O Rei D. Sebastião, óleo sobre tela de Cristóvão de Morais, pintor português que teve atividade conhecida entre 1551 e 1571. Museu Nacional de Arte Antiga, Lisboa, Portugal
Este retrato do rei D. Sebastião é da autoria de Cristóvão de Morais, que foi um excelente pintor português do séc. XVI. Cristóvão de Morais foi, com toda a certeza, um dos melhores pintores maneiristas portugueses. Ao olhar para este quadro, não posso deixar de notar que ele é um bom retrato de um mau rei, porque mal aconselhado: o rei de Portugal D. Sebastião. Não vale a pena insistir no facto de que D. Sebastião trouxe a desgraça para Portugal quando se fez matar na batalha de Alcácer Quibir, no norte de África, em 4 de agosto de 1578.

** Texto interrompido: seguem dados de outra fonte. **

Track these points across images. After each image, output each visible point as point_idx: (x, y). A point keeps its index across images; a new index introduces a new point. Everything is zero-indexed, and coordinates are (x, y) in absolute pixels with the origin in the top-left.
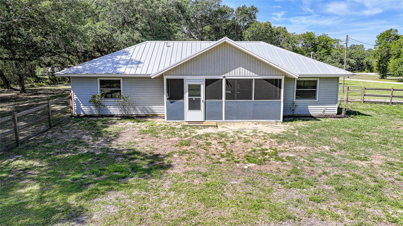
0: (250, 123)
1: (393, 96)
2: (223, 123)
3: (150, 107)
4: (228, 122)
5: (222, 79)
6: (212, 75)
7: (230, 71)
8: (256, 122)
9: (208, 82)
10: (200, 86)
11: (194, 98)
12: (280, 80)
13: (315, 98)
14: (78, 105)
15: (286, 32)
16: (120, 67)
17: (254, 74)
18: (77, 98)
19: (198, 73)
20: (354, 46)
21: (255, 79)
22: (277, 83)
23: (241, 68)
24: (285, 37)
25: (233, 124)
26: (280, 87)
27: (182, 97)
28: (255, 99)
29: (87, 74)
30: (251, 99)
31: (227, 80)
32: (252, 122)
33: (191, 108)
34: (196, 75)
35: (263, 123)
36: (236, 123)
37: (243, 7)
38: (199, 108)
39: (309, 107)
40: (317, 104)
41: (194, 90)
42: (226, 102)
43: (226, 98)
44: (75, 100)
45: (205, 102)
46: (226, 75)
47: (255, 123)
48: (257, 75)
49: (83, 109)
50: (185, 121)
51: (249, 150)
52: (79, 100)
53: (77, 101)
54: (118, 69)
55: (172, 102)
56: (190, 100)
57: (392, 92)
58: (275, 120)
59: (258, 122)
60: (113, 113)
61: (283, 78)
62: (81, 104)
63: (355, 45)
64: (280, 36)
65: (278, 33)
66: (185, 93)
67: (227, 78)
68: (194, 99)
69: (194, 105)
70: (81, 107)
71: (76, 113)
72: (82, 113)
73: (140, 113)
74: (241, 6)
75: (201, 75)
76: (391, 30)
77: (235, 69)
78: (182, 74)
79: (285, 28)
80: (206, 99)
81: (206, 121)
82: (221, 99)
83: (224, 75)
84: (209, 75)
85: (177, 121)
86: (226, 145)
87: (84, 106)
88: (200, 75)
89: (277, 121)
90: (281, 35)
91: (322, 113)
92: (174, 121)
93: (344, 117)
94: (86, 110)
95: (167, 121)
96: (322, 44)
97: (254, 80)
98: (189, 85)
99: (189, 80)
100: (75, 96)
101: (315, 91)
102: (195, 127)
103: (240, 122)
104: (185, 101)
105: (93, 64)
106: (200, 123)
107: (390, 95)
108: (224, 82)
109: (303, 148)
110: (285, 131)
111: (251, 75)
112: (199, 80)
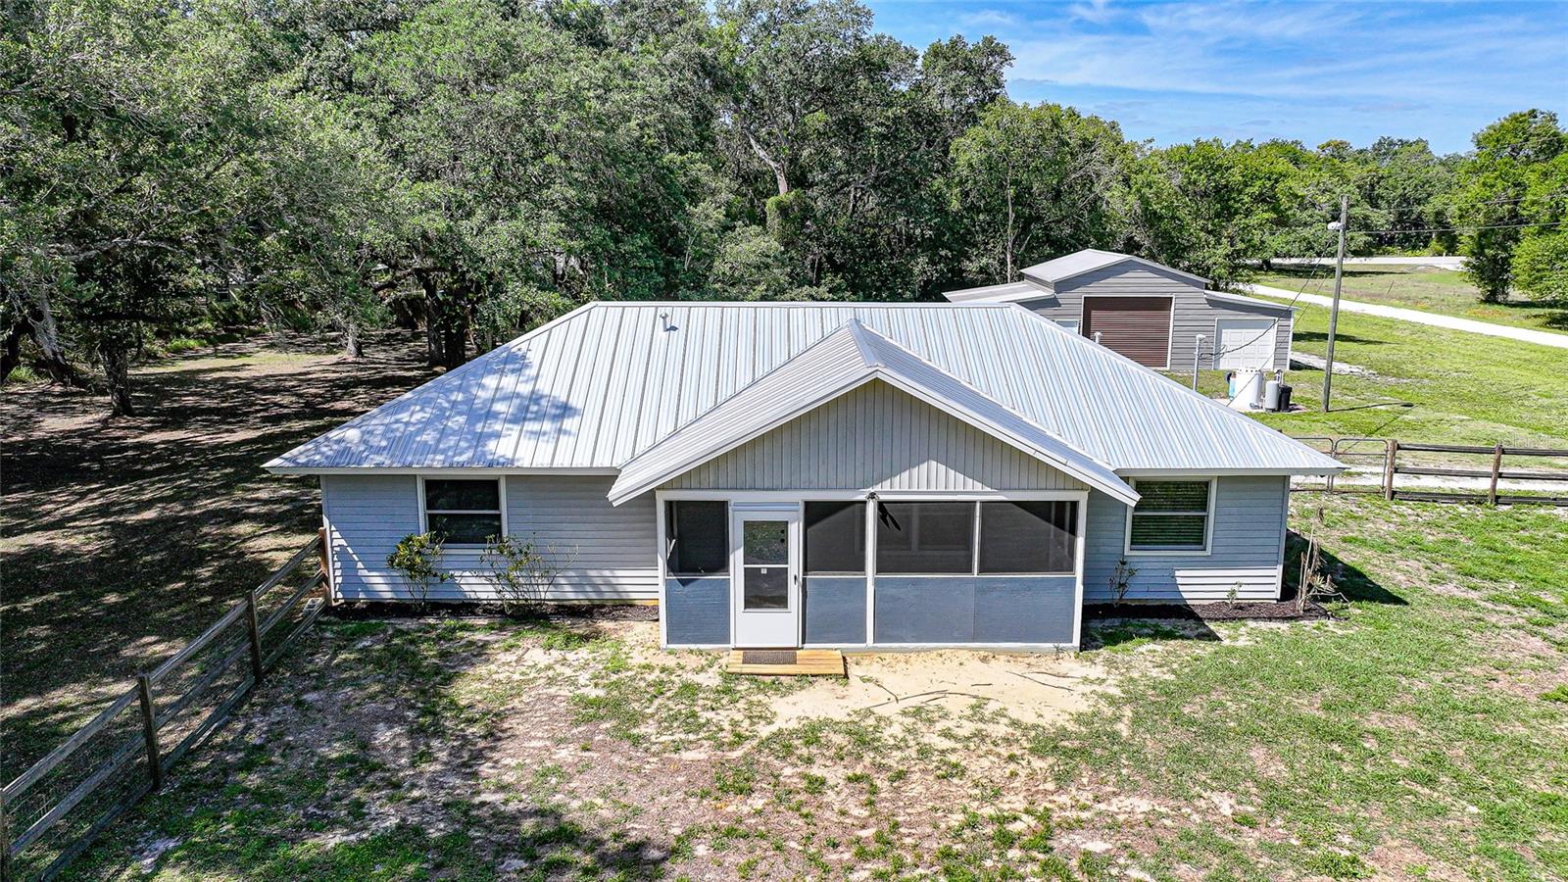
0: (964, 655)
1: (1500, 476)
2: (869, 652)
3: (607, 573)
4: (886, 650)
5: (865, 502)
6: (827, 488)
7: (892, 476)
8: (985, 649)
9: (815, 513)
10: (782, 528)
11: (764, 568)
12: (1074, 505)
13: (1199, 541)
14: (348, 567)
15: (1118, 143)
16: (498, 435)
17: (978, 486)
18: (343, 542)
19: (777, 482)
20: (1391, 144)
21: (982, 502)
22: (1061, 516)
23: (933, 463)
24: (1112, 160)
25: (901, 657)
26: (1073, 531)
27: (721, 565)
28: (981, 571)
29: (378, 466)
30: (969, 570)
31: (881, 505)
32: (971, 649)
33: (754, 600)
34: (773, 489)
35: (1013, 655)
37: (954, 44)
38: (781, 601)
39: (1177, 573)
40: (1208, 563)
41: (766, 540)
42: (877, 582)
43: (879, 570)
44: (338, 549)
45: (804, 580)
46: (877, 488)
47: (982, 653)
48: (989, 489)
49: (366, 580)
50: (732, 646)
51: (956, 819)
52: (351, 551)
53: (342, 554)
54: (491, 445)
55: (684, 583)
56: (752, 575)
57: (1499, 458)
58: (1051, 645)
59: (992, 650)
60: (473, 596)
61: (1082, 498)
62: (360, 565)
63: (1395, 140)
64: (1094, 154)
65: (1087, 145)
66: (734, 551)
67: (883, 498)
68: (764, 572)
69: (765, 594)
70: (361, 573)
71: (340, 595)
72: (361, 596)
73: (571, 596)
74: (945, 42)
75: (792, 488)
76: (1533, 114)
77: (910, 466)
78: (722, 483)
79: (1113, 126)
80: (805, 570)
81: (806, 646)
82: (862, 568)
83: (872, 490)
84: (819, 489)
85: (702, 646)
86: (874, 791)
87: (370, 570)
88: (786, 489)
89: (1062, 645)
90: (1099, 154)
91: (1224, 595)
92: (693, 646)
93: (1302, 618)
94: (377, 584)
95: (671, 646)
97: (978, 505)
98: (747, 524)
99: (746, 507)
100: (336, 535)
101: (1203, 517)
102: (768, 680)
103: (929, 650)
104: (731, 577)
105: (399, 416)
106: (786, 655)
107: (1490, 470)
108: (871, 511)
109: (1143, 805)
110: (1084, 707)
111: (969, 489)
112: (785, 506)
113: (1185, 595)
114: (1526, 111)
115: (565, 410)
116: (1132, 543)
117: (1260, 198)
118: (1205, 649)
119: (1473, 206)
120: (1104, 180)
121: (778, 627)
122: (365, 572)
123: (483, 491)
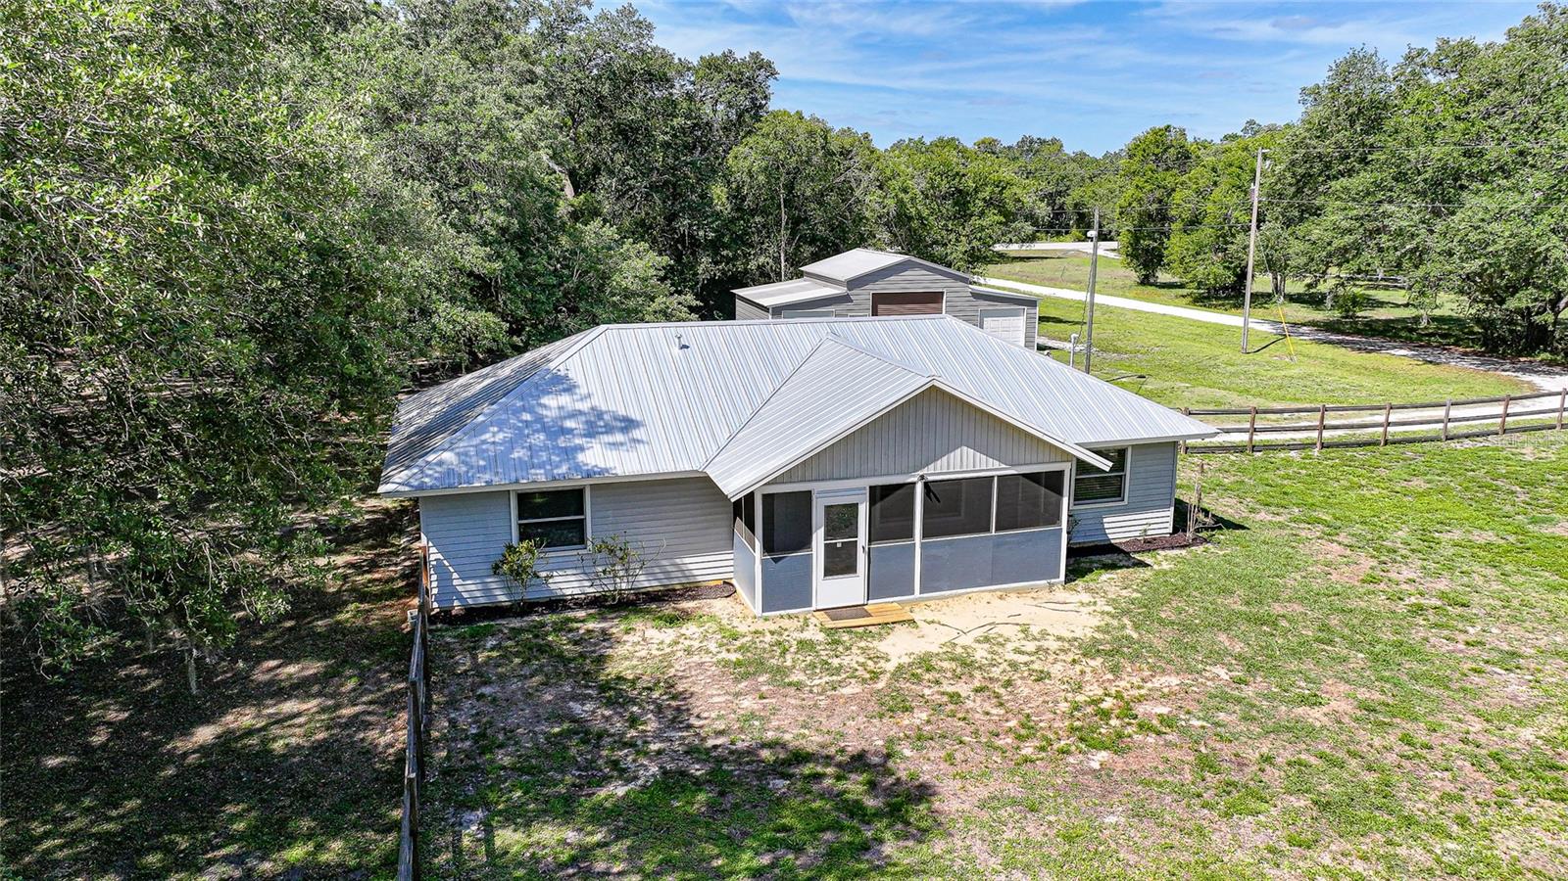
0: (987, 596)
2: (917, 601)
3: (678, 561)
4: (929, 599)
5: (914, 483)
6: (888, 475)
7: (935, 460)
8: (999, 590)
9: (878, 494)
10: (853, 508)
11: (839, 542)
13: (1120, 495)
14: (445, 579)
15: (872, 152)
16: (582, 449)
17: (996, 464)
18: (440, 556)
19: (850, 472)
20: (1031, 142)
21: (999, 476)
22: (1053, 481)
23: (965, 448)
24: (868, 168)
25: (941, 602)
26: (1060, 493)
27: (805, 542)
28: (996, 530)
30: (988, 530)
31: (927, 485)
32: (990, 591)
33: (830, 571)
34: (847, 478)
35: (1019, 592)
36: (950, 600)
37: (726, 57)
38: (852, 569)
39: (1104, 520)
40: (1126, 511)
41: (841, 520)
42: (923, 545)
43: (925, 535)
44: (434, 563)
45: (869, 549)
46: (924, 471)
47: (999, 593)
48: (1004, 466)
49: (460, 589)
50: (813, 608)
51: (1064, 707)
52: (447, 564)
54: (581, 457)
55: (776, 560)
56: (830, 549)
58: (1045, 581)
59: (1005, 590)
60: (559, 593)
61: (1067, 468)
62: (455, 575)
63: (1035, 139)
64: (852, 162)
65: (845, 153)
66: (816, 531)
67: (930, 478)
68: (839, 545)
69: (840, 563)
70: (455, 583)
71: (435, 605)
72: (456, 603)
73: (646, 584)
74: (717, 54)
75: (860, 476)
76: (1168, 128)
77: (949, 452)
78: (808, 476)
79: (866, 136)
80: (870, 541)
81: (870, 602)
82: (910, 535)
83: (920, 473)
84: (881, 475)
85: (790, 611)
86: (998, 696)
87: (463, 579)
88: (856, 477)
89: (1053, 581)
90: (859, 160)
91: (1137, 534)
92: (783, 612)
93: (1192, 545)
94: (470, 591)
95: (766, 614)
96: (986, 195)
97: (996, 479)
98: (828, 508)
99: (825, 495)
100: (433, 550)
101: (1121, 476)
102: (861, 630)
103: (959, 595)
104: (814, 552)
105: (483, 437)
106: (858, 610)
107: (1247, 425)
108: (919, 489)
109: (1174, 681)
110: (1096, 621)
111: (990, 467)
112: (854, 491)
113: (1110, 536)
114: (1162, 127)
115: (628, 424)
116: (1075, 500)
117: (989, 203)
118: (1146, 573)
119: (1130, 204)
120: (864, 184)
121: (849, 589)
122: (461, 582)
123: (571, 500)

Como seria de esperar, a batalha de Alcácer Quibir vem referida nos livros de História de Marrocos. Não é todos os dias que um rei é morto num campo de batalha, seja em Marrocos ou seja onde for. O que é surpreendente é o modo como os marroquinos reagem diante de um interlocutor português, quando o assunto é abordado, e lhe dizem: «Sim, é verdade que nós ganhamos, mas a batalha de Alcácer Quibir foi somente uma batalha entre muitas que houve entre as nossas duas nações. Nós ganhamos algumas, vocês também ganharam algumas, mas o que importa é que agora estamos todos em paz e somos todos amigos». Fica a sensação de que esta desvalorização da importância da batalha de Alcácer Quibir por parte dos marroquinos é apenas uma manifestação de gentileza. Os marroquinos são um povo gentil, atencioso, tolerante e acolhedor. E, o que é mais importante, não nutrem qualquer rancor ou ressentimento para com os portugueses. Isto mesmo eu verifiquei pessoalmente em diversas ocasiões.

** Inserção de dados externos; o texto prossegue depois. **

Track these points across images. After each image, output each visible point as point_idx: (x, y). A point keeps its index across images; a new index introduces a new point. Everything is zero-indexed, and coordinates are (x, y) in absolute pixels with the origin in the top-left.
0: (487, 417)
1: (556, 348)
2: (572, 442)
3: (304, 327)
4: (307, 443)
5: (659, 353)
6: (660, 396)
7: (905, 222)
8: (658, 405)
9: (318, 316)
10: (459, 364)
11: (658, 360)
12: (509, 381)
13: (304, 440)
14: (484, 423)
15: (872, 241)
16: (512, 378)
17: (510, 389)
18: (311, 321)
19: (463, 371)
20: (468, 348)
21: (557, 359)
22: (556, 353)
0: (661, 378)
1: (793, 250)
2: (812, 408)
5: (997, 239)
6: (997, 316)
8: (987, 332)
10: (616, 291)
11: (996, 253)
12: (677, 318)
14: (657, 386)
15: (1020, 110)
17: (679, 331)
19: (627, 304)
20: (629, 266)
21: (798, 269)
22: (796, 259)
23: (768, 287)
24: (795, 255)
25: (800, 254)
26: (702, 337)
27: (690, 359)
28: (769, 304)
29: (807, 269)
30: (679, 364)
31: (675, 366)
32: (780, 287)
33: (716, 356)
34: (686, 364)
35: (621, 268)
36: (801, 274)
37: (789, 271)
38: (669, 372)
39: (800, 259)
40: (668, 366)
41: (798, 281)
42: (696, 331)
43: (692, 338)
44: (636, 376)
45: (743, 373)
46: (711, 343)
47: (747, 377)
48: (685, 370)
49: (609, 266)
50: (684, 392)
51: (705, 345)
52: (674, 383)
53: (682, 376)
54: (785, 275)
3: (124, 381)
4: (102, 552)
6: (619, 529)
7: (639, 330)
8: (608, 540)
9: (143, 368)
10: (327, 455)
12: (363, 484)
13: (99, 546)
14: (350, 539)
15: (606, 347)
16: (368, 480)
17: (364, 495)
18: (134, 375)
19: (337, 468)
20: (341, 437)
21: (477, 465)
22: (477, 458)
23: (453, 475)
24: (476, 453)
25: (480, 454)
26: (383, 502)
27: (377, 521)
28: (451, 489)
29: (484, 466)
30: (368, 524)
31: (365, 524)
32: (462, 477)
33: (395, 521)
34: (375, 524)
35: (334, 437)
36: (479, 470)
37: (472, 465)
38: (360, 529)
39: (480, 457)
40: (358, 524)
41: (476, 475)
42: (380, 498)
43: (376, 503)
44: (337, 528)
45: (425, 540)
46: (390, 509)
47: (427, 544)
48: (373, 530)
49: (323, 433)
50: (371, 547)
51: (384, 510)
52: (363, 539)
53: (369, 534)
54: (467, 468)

Efetivamente, quando eu disse uma vez a um marroquino que era português, ele soltou uma sonora gargalhada e exclamou: «É português? Então somos grandes inimigos! Ahahahahah!» Por momentos julguei que ele me iria dar um grande abraço, o abraço do reencontro de dois "grandes inimigos". Mais tarde, fiquei a pensar.
No ano 711, os mouros atravessaram o Estreito de Gibraltar, vindos do Norte de África, e rapidamente se apoderaram da Península Ibérica, com exceção das Astúrias, conquistando o fraco Reino dos Visigodos, que não era mais do que uma frágil federação de senhores feudais. Começou assim um ciclo de conquistas e reconquistas, invasões e recuos, grandes batalhas e pequenas escaramuças, tanto em solo ibérico como em solo norte-africano, entre mouros e cristãos, que, no caso português, se prolongou até ao ano 1769, ano em que Portugal abandonou a sua última posição em terras de Marrocos, a fortaleza de Mazagão. Por determinação do Marquês de Pombal, os ocupantes da fortaleza foram então transferidos para a foz do Rio Amazonas, onde fundaram uma povoação também chamada Mazagão.

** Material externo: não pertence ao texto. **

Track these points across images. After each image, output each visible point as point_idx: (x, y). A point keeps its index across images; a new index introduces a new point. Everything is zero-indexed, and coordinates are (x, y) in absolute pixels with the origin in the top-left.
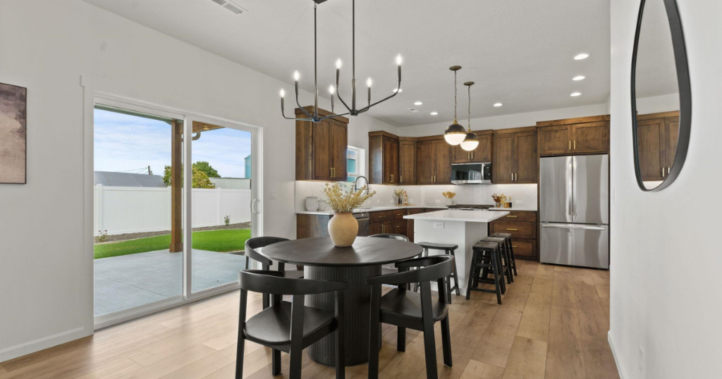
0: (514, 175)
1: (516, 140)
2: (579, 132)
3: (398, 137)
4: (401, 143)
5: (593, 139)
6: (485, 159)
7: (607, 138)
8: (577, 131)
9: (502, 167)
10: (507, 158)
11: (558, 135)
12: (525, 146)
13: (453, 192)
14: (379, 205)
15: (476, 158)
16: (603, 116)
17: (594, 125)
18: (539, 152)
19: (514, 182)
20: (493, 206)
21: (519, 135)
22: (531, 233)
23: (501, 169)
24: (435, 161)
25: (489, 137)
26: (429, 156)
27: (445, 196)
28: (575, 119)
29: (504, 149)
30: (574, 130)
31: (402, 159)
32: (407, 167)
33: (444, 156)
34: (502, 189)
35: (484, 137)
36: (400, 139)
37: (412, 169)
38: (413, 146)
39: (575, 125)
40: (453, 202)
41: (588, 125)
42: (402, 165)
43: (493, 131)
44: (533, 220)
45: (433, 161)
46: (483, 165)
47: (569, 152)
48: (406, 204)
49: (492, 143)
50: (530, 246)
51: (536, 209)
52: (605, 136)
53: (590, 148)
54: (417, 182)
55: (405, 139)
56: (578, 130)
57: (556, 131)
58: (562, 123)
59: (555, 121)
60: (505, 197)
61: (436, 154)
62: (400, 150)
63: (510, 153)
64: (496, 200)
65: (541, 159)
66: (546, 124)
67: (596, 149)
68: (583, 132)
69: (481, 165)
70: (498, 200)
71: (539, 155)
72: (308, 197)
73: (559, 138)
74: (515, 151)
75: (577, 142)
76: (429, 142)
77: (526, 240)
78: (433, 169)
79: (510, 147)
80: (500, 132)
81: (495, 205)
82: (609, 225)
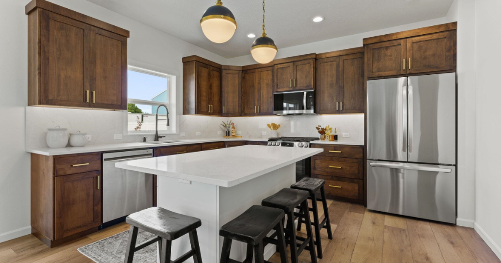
0: (339, 103)
1: (341, 63)
2: (416, 46)
3: (221, 66)
4: (224, 72)
5: (434, 55)
6: (307, 86)
7: (452, 53)
8: (413, 47)
9: (326, 95)
10: (332, 85)
11: (389, 52)
12: (351, 70)
13: (277, 123)
14: (199, 137)
15: (298, 85)
16: (447, 25)
17: (435, 36)
18: (366, 75)
19: (339, 112)
20: (318, 139)
21: (345, 58)
22: (357, 172)
23: (326, 98)
24: (259, 90)
25: (312, 62)
26: (253, 86)
27: (270, 127)
28: (410, 31)
29: (328, 76)
30: (409, 45)
31: (225, 89)
32: (231, 97)
33: (267, 84)
34: (327, 120)
35: (306, 62)
36: (223, 68)
37: (236, 100)
38: (237, 76)
39: (410, 39)
40: (278, 134)
41: (427, 37)
42: (225, 95)
43: (316, 55)
44: (360, 156)
45: (257, 91)
46: (305, 93)
47: (402, 72)
48: (234, 136)
49: (316, 69)
50: (356, 187)
51: (363, 144)
52: (449, 50)
53: (429, 66)
54: (242, 113)
55: (228, 68)
56: (415, 45)
57: (387, 48)
58: (394, 38)
59: (385, 36)
60: (330, 129)
61: (259, 83)
62: (223, 79)
63: (334, 79)
64: (320, 132)
65: (368, 82)
66: (374, 41)
67: (437, 67)
68: (420, 48)
69: (304, 92)
70: (322, 132)
71: (366, 77)
72: (50, 130)
73: (391, 56)
74: (340, 76)
75: (413, 60)
76: (253, 70)
77: (351, 180)
78: (256, 99)
79: (334, 72)
80: (324, 56)
81: (320, 137)
82: (456, 165)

Agora, como dizia António Guterres, «é só fazer as contas». Estas contas revelam que, ainda e só no caso português, se passaram
1058 anos entre o primeiro acontecimento e o último. Foram 1058 anos de ódios e de guerras, em que cristãos e muçulmanos se esquartejaram mutuamente, enquanto gritavam, uns contra os outros, «Morte aos infiéis!». Foram 1058 anos com montanhas e montanhas de mortos, rios e rios de sangue, milhões e milhões de órfãos e de viúvas, uma dor incomensurável e lágrimas sem fim. 1058 anos. Tudo isto para quê? Para que alguém, na viragem do séc. XX para o séc. XXI, se ria e graceje: «É português? Então somos grandes inimigos! Ahahahahah!» O ódio e o fanatismo, que tanto mal causaram, apagaram-se e converteram-se em anedota. Valeu a pena ter havido tantos mortos?